#### Provided records ####

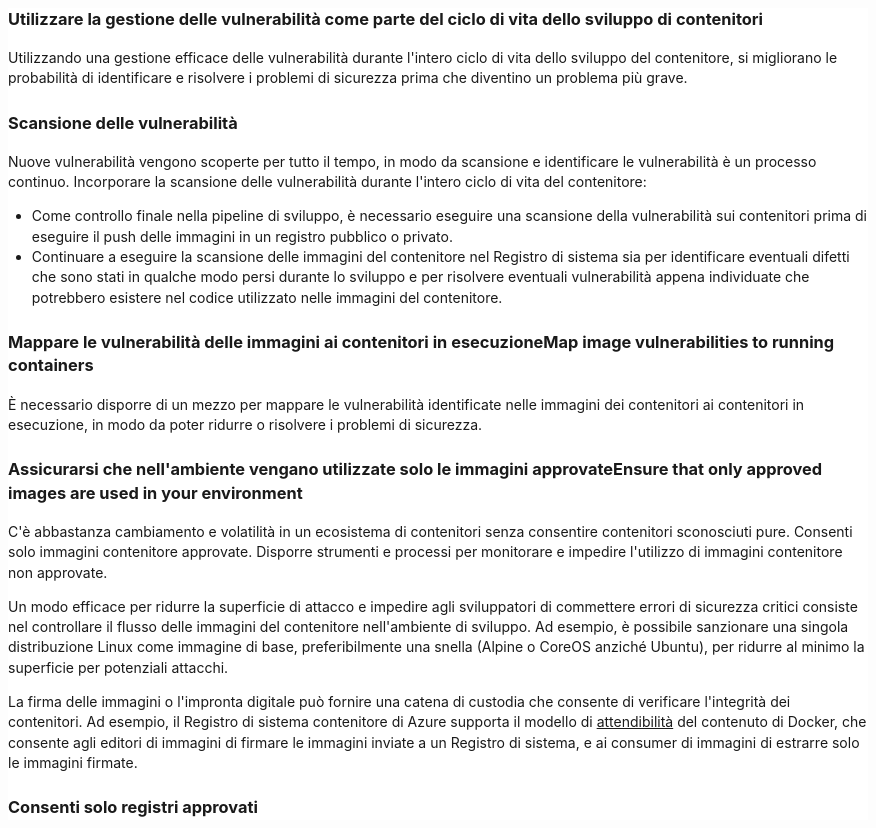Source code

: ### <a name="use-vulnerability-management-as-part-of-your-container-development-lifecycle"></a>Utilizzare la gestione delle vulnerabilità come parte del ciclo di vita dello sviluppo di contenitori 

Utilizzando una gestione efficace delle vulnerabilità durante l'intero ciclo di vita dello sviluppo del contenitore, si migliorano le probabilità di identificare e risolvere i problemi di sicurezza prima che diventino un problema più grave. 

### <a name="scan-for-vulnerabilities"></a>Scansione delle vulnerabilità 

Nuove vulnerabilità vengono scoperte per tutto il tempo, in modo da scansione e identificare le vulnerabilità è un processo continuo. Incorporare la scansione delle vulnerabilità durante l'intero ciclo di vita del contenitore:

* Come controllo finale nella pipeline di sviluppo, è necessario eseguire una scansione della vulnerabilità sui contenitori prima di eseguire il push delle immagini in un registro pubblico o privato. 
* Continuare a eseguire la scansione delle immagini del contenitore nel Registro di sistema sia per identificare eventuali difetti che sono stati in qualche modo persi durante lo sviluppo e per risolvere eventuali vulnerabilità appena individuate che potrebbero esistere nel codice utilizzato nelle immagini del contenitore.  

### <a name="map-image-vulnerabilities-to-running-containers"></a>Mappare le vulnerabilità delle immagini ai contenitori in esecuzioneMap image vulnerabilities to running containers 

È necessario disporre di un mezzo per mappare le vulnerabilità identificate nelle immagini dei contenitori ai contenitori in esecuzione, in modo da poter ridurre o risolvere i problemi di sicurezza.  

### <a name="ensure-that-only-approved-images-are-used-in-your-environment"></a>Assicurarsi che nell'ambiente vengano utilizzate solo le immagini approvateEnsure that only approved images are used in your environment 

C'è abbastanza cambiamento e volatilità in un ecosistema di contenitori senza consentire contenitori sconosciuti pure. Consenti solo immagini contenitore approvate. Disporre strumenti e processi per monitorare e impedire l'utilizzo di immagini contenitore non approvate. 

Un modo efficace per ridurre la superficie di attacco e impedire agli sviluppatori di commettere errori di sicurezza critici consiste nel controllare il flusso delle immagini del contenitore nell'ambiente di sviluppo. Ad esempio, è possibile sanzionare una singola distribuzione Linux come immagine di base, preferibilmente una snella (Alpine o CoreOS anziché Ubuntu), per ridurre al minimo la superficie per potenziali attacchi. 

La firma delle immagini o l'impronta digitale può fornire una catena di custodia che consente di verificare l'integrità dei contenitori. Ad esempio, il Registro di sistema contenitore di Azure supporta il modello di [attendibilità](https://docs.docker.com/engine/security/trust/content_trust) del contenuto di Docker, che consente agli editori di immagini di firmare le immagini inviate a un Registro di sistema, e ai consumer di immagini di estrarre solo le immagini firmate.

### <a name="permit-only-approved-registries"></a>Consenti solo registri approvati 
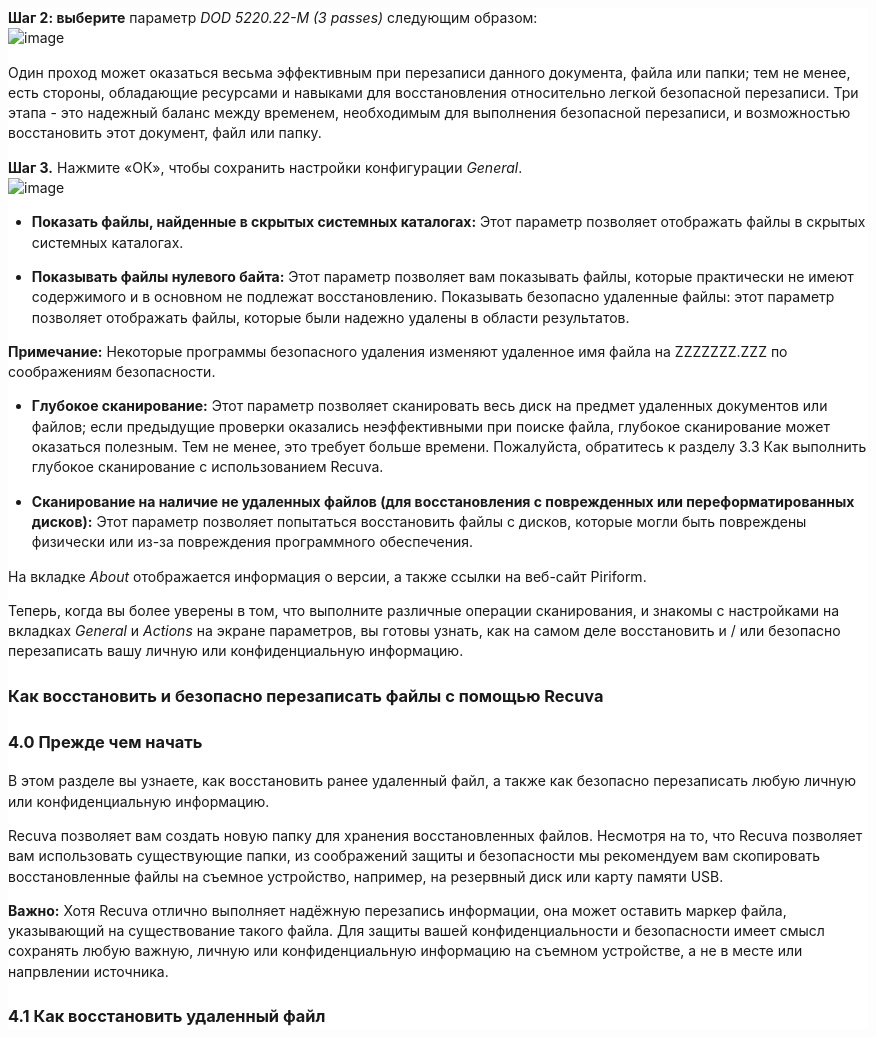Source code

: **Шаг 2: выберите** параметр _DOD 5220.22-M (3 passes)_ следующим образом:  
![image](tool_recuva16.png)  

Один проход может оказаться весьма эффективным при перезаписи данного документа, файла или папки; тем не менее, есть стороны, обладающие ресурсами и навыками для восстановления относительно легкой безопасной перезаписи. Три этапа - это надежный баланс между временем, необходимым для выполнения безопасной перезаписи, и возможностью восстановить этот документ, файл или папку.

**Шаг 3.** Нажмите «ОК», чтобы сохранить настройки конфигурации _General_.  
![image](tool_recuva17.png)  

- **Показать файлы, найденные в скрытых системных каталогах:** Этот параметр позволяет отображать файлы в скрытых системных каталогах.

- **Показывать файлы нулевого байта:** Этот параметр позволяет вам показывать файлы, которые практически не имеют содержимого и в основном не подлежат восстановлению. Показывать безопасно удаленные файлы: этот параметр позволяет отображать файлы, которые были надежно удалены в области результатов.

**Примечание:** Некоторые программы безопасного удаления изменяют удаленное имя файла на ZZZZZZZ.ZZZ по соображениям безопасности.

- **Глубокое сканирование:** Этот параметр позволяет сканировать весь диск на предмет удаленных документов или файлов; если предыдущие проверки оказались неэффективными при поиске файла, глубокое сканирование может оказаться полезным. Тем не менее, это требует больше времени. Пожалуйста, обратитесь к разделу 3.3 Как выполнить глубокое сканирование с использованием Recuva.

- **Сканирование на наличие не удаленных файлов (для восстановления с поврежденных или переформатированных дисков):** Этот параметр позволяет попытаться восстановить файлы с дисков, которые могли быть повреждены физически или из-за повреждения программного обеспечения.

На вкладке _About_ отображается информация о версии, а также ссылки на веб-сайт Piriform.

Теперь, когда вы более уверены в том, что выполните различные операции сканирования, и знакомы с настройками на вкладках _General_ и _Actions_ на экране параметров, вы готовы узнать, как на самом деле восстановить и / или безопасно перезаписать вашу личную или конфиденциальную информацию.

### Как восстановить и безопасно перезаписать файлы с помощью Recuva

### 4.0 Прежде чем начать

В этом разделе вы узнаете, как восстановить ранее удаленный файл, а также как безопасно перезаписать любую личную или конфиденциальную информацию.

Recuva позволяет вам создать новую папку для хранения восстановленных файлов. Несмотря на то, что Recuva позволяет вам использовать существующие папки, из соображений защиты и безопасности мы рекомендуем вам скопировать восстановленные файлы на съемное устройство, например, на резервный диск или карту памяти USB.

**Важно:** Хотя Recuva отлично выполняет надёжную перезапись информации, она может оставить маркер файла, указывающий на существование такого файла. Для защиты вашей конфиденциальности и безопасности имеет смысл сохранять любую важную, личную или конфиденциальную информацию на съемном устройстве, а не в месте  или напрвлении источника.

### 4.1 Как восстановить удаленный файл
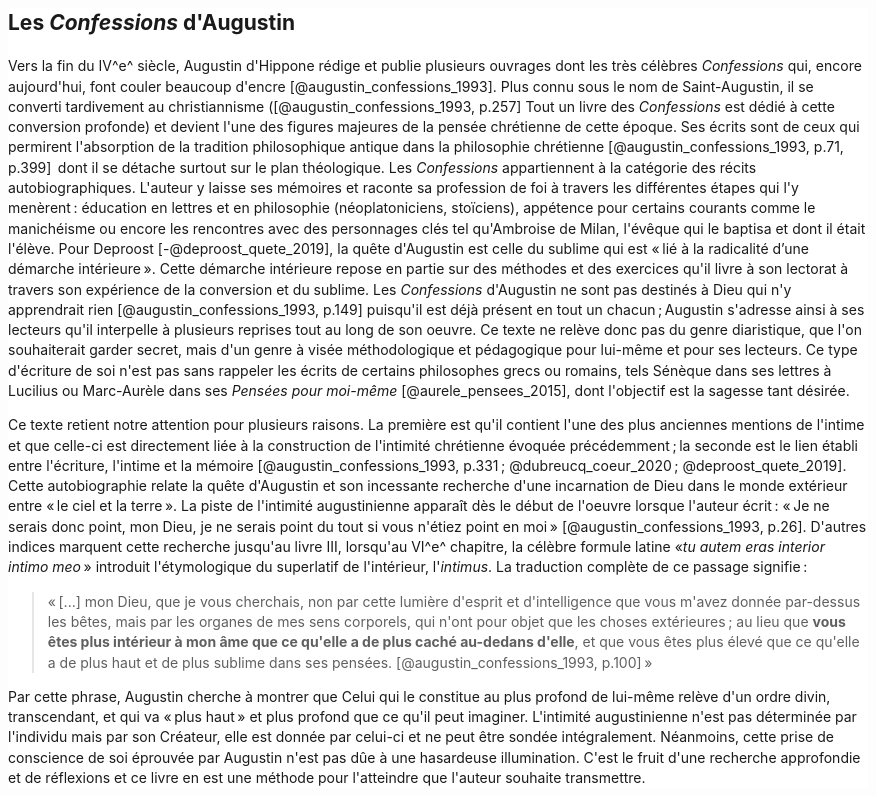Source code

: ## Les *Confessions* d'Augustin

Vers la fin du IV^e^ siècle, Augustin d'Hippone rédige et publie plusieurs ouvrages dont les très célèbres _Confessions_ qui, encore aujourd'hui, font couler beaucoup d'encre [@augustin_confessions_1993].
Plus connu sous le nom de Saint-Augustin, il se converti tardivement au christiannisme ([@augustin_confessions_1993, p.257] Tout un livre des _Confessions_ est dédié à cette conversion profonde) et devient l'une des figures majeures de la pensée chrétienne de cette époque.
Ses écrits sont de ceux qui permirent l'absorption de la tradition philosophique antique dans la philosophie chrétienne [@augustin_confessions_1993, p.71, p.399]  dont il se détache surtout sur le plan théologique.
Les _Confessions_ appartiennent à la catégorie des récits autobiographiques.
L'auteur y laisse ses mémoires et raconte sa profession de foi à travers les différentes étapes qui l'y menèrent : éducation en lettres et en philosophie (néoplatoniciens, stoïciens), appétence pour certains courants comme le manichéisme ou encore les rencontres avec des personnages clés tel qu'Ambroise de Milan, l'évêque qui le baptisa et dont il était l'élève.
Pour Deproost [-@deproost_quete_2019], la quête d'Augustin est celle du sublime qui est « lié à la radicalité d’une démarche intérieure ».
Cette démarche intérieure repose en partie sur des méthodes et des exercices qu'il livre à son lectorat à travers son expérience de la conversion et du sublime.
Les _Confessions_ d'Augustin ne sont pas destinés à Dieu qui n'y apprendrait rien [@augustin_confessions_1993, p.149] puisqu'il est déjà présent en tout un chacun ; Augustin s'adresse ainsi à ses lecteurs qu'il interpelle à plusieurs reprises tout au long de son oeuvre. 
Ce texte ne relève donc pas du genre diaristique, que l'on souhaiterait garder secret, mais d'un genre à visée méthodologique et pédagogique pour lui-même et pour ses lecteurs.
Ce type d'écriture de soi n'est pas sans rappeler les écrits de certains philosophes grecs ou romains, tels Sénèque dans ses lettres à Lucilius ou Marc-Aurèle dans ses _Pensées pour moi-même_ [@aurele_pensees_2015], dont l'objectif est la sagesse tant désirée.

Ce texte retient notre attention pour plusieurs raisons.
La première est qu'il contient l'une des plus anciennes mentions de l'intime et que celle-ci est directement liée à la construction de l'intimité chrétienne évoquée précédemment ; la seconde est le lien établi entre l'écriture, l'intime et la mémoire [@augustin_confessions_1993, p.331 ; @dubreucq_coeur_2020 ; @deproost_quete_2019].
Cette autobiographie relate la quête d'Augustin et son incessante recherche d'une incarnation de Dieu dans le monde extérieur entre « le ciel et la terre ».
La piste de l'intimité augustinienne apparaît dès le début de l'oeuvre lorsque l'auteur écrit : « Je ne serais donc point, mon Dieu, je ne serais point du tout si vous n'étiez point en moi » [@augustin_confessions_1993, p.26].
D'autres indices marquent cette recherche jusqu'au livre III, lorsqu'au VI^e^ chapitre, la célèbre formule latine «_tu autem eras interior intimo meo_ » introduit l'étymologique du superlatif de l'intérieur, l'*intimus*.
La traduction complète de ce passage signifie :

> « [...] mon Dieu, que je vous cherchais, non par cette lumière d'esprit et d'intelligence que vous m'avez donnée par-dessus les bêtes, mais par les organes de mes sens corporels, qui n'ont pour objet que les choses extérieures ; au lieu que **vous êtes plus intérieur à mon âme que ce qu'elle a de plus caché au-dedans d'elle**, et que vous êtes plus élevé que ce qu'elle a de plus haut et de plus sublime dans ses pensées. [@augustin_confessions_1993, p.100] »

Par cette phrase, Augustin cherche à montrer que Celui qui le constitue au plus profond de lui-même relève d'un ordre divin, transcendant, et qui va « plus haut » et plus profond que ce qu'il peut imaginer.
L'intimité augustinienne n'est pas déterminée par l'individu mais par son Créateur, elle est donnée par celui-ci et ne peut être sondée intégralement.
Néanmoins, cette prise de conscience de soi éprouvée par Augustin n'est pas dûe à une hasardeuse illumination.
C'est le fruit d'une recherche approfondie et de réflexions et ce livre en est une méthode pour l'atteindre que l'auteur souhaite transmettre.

####

> **Exercise brief**
Go through the listing above and write out exactly the lines starting with the one holding "La première est" and running through the one holding "Par cette phrase, Augustin", ends included, and no others.

> **Answer area**
La première est qu'il contient l'une des plus anciennes mentions de l'intime et que celle-ci est directement liée à la construction de l'intimité chrétienne évoquée précédemment ; la seconde est le lien établi entre l'écriture, l'intime et la mémoire [@augustin_confessions_1993, p.331 ; @dubreucq_coeur_2020 ; @deproost_quete_2019].
Cette autobiographie relate la quête d'Augustin et son incessante recherche d'une incarnation de Dieu dans le monde extérieur entre « le ciel et la terre ».
La piste de l'intimité augustinienne apparaît dès le début de l'oeuvre lorsque l'auteur écrit : « Je ne serais donc point, mon Dieu, je ne serais point du tout si vous n'étiez point en moi » [@augustin_confessions_1993, p.26].
D'autres indices marquent cette recherche jusqu'au livre III, lorsqu'au VI^e^ chapitre, la célèbre formule latine «_tu autem eras interior intimo meo_ » introduit l'étymologique du superlatif de l'intérieur, l'*intimus*.
La traduction complète de ce passage signifie :

> « [...] mon Dieu, que je vous cherchais, non par cette lumière d'esprit et d'intelligence que vous m'avez donnée par-dessus les bêtes, mais par les organes de mes sens corporels, qui n'ont pour objet que les choses extérieures ; au lieu que **vous êtes plus intérieur à mon âme que ce qu'elle a de plus caché au-dedans d'elle**, et que vous êtes plus élevé que ce qu'elle a de plus haut et de plus sublime dans ses pensées. [@augustin_confessions_1993, p.100] »

Par cette phrase, Augustin cherche à montrer que Celui qui le constitue au plus profond de lui-même relève d'un ordre divin, transcendant, et qui va « plus haut » et plus profond que ce qu'il peut imaginer.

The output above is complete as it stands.